The Chemung’s impact wasn’t just on New York State, however. A tributary to the Susquehanna River, it joined forces with many other tributary streams and rivers to fill the Susquehanna to well over flood stage, wreaking devastation throughout its broad, shallow, flood-prone basin. On June 23, its rampaging waters attacked and devastated the Magee Transportation Museum in Bloomsburg, PA, a privately owned collection of carriages, antique autos, and trolleys.

The trolley rail line was destroyed as flood waters undermined the track, washed away tons of roadbed, and left a tangle of rail, ties, and trolley wire. Valuable old vehicles, lovingly restored, were buried in silty water and thick, oozing mud. And in the middle of a broad field, sitting on a short section of rail as a static exhibit, Rochester & Eastern interurban car 157 saw muddy water rise up to the level of its floor. The force of the slower moving water at this location was relatively low, so the car managed to stay upright and the support underneath held. As the floodwaters receded, they left mud to dry in the motors, reverser, and control gear, but otherwise the car was blessedly undamaged.

Tropical Storm Agnes was soon determined to be the worst natural disaster ever to hit Pennsylvania, and it surely was the worst thing ever to happen to the Magee operation. Shortly after, Harry Magee died.
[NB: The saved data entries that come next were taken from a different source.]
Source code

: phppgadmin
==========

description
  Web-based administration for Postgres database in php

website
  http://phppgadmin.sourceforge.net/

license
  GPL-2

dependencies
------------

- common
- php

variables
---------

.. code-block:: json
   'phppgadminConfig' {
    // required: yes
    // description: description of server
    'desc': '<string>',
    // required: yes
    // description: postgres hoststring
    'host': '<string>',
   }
The wealthy owner of a carpet manufacturing company had been the inspiration and support for the museum, and without him the family could only opt to sell what hadn’t been completely demolished.
     R & E in better weather
                 Magee Transportation
                 Museum photo

At an estimated $3 billion, Agnes was the costliest natural disaster in U.S. history up to that time. But out of the devastation and loss came some benefit. The good people who started the New York Museum of Transportation brought car 157 back to its home territory, and those of us who followed have protected it and contributed to its ongoing restoration. And now, thirty years after tragedy struck, we are placing 157 on standard gauge trucks donated by the Sanyo Electric Railway of Kobe, Japan, taking another step toward the day when the car can roll under its own power.

Maybe Agnes wasn’t such an ill wind after all.